- Your goal: In the records below, find the line that contains "1. **Title I" and the line that contains "3. **Academic retention". Set down exactly those lines and every line between them, and nothing more.
[[ Data for review, beginning ]]
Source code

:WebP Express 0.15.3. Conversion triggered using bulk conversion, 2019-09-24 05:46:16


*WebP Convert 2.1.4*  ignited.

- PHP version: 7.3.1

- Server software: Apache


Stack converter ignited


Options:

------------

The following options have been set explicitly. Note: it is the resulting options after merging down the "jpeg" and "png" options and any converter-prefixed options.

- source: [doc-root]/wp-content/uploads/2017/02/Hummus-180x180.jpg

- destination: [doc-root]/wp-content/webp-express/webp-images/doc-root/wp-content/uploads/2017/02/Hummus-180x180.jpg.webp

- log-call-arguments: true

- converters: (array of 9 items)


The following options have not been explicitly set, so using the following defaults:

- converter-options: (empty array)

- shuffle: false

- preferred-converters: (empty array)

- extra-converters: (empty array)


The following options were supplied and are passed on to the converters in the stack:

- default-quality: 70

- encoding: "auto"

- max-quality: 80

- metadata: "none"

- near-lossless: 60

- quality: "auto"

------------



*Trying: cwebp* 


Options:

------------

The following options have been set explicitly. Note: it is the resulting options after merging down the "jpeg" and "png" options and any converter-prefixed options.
[[ Data for review, end ]]
[[ Data for review, beginning ]]
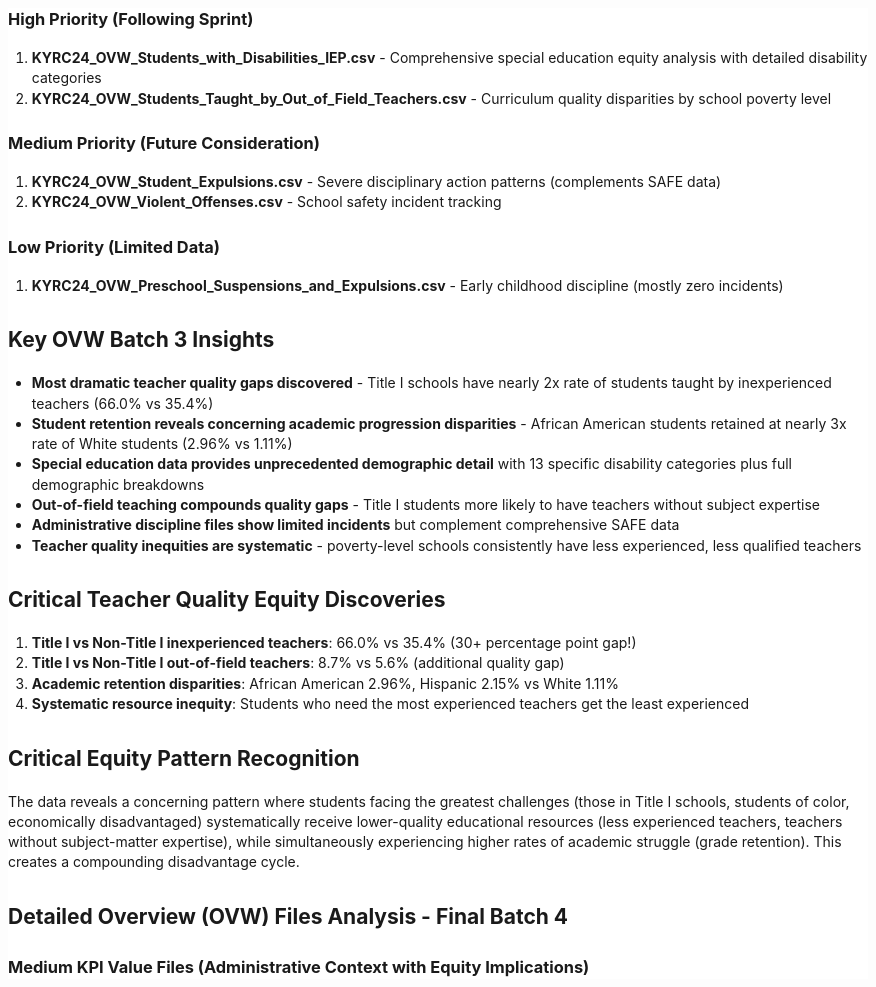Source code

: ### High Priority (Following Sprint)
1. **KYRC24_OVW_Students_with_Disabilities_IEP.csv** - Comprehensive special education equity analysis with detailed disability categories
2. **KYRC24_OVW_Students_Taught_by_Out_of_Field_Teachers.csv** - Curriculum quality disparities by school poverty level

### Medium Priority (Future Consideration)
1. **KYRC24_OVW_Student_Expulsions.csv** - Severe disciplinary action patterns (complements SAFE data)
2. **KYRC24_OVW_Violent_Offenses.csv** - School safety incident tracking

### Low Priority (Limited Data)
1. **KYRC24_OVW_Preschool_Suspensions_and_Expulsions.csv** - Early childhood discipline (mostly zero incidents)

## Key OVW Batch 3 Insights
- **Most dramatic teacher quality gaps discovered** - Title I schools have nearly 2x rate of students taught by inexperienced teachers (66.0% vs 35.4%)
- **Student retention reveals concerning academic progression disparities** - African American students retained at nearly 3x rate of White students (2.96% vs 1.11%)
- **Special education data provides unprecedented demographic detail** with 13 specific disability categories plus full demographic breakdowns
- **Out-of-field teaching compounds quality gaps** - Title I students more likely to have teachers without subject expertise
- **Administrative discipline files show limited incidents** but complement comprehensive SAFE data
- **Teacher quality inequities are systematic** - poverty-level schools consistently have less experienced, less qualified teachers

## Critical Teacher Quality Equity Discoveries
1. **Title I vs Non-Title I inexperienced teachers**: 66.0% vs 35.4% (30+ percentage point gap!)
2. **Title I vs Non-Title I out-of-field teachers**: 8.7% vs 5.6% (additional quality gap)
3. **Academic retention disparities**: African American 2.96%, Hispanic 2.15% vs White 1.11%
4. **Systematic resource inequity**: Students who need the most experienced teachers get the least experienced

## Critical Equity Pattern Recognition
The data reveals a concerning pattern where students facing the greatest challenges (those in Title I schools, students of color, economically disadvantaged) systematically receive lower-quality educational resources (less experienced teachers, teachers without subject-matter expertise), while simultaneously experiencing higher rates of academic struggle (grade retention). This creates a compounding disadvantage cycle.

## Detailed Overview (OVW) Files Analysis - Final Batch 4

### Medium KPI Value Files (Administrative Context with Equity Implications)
[[ Data for review, end ]]
- Response for this exercise:
1. **Title I vs Non-Title I inexperienced teachers**: 66.0% vs 35.4% (30+ percentage point gap!)
2. **Title I vs Non-Title I out-of-field teachers**: 8.7% vs 5.6% (additional quality gap)
3. **Academic retention disparities**: African American 2.96%, Hispanic 2.15% vs White 1.11%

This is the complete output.